When she died, I began picking up the pieces, trying to figure out who I was anymore. For so long, my identity had been “caregiver,” and now I had to find a way to move on with my life, only without her in it. I started the tenure track at a different university and was beginning to feel some sense of normalcy, when I got the call that my father had terminal lymphoma and that I needed to come back to Texas immediately to say goodbye. In just two years time, I had been hit with so many life-changing events that I knew I had no choice but to figure out how to adapt.

In accepting and then later letting go of my role as caregiver, I learned that resilience is truly learnable.

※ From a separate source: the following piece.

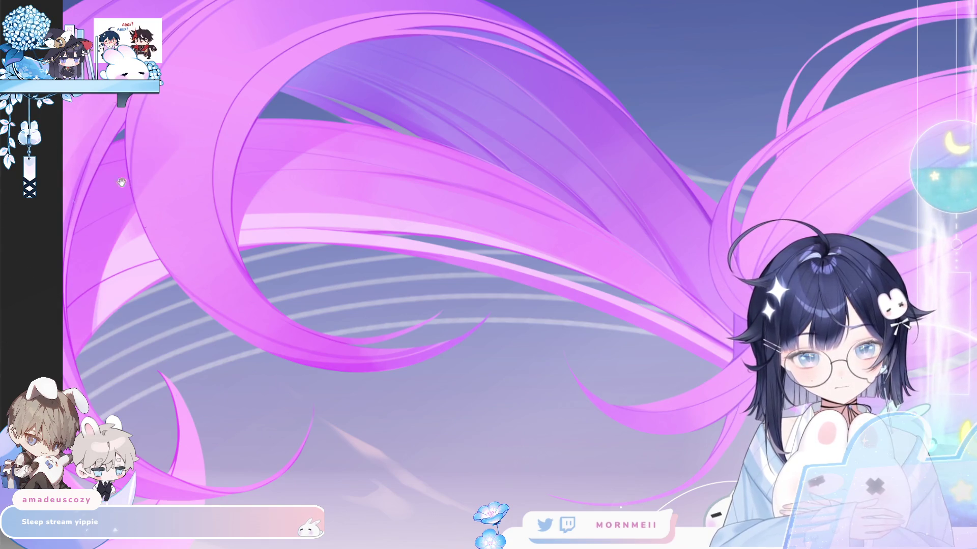
Pan and scroll the view away from the hair close-up to see the whole illustration
{"action": "left_click_drag", "start_coordinate": [121, 182], "coordinate": [221, 157]}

The death of both parents in a short time shifted my perspective on life. I realized that resilience was learnable–not just from books but from those moments when you just aren’t sure how to get back up again. My parents died at young ages, and I wanted to make sure that I relished every remaining second of my life on earth. I began to revisit my priorities and realized that the demanding life of a tenure track professor didn’t afford me the work-life balance I needed. I started practicing mindfulness and meditation, adding them into my daily runs and walks in nature. I made time for self-care and for creating joyful, meaningful moments with my family. I set aside time to play–something desperately needed in adult life.